_Records supplied_:
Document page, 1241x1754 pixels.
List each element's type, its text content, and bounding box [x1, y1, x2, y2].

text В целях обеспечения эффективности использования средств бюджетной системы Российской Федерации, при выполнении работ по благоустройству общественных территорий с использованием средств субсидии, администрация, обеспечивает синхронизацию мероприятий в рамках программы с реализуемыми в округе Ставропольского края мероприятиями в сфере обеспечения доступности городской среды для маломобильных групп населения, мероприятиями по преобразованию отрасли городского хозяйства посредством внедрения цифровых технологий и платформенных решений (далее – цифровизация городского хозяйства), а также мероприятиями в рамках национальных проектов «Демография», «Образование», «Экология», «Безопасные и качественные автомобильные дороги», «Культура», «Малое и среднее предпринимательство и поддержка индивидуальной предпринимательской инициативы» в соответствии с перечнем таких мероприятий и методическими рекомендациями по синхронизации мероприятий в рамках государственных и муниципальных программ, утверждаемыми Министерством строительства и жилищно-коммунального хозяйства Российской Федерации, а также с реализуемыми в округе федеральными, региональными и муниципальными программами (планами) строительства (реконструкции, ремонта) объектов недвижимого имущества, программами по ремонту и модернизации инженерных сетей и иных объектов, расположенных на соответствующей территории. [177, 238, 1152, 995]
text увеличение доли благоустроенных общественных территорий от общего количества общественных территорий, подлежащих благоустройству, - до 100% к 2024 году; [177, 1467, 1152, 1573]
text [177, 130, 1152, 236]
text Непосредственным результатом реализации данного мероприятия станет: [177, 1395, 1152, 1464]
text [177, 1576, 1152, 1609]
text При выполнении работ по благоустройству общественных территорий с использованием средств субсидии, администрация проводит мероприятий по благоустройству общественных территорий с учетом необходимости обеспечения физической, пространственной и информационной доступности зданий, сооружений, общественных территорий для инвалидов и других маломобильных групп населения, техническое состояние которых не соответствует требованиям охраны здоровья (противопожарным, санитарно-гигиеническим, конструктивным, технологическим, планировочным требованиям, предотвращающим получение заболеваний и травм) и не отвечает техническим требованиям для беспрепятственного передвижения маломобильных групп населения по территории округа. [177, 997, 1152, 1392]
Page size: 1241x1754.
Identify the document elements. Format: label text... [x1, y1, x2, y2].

_Assignment_: Output the full listing. Match it exactly.

_Response_:
Document page, 1241x1754 pixels.
List each element's type, its text content, and bounding box [x1, y1, x2, y2].

text В целях обеспечения эффективности использования средств бюджетной системы Российской Федерации, при выполнении работ по благоустройству общественных территорий с использованием средств субсидии, администрация, обеспечивает синхронизацию мероприятий в рамках программы с реализуемыми в округе Ставропольского края мероприятиями в сфере обеспечения доступности городской среды для маломобильных групп населения, мероприятиями по преобразованию отрасли городского хозяйства посредством внедрения цифровых технологий и платформенных решений (далее – цифровизация городского хозяйства), а также мероприятиями в рамках национальных проектов «Демография», «Образование», «Экология», «Безопасные и качественные автомобильные дороги», «Культура», «Малое и среднее предпринимательство и поддержка индивидуальной предпринимательской инициативы» в соответствии с перечнем таких мероприятий и методическими рекомендациями по синхронизации мероприятий в рамках государственных и муниципальных программ, утверждаемыми Министерством строительства и жилищно-коммунального хозяйства Российской Федерации, а также с реализуемыми в округе федеральными, региональными и муниципальными программами (планами) строительства (реконструкции, ремонта) объектов недвижимого имущества, программами по ремонту и модернизации инженерных сетей и иных объектов, расположенных на соответствующей территории. [177, 238, 1152, 995]
text увеличение доли благоустроенных общественных территорий от общего количества общественных территорий, подлежащих благоустройству, - до 100% к 2024 году; [177, 1467, 1152, 1573]
text [177, 130, 1152, 236]
text Непосредственным результатом реализации данного мероприятия станет: [177, 1395, 1152, 1464]
text [177, 1576, 1152, 1609]
text При выполнении работ по благоустройству общественных территорий с использованием средств субсидии, администрация проводит мероприятий по благоустройству общественных территорий с учетом необходимости обеспечения физической, пространственной и информационной доступности зданий, сооружений, общественных территорий для инвалидов и других маломобильных групп населения, техническое состояние которых не соответствует требованиям охраны здоровья (противопожарным, санитарно-гигиеническим, конструктивным, технологическим, планировочным требованиям, предотвращающим получение заболеваний и травм) и не отвечает техническим требованиям для беспрепятственного передвижения маломобильных групп населения по территории округа. [177, 997, 1152, 1392]
Page size: 1241x1754.
Identify the document elements. Format: label text... [x1, y1, x2, y2].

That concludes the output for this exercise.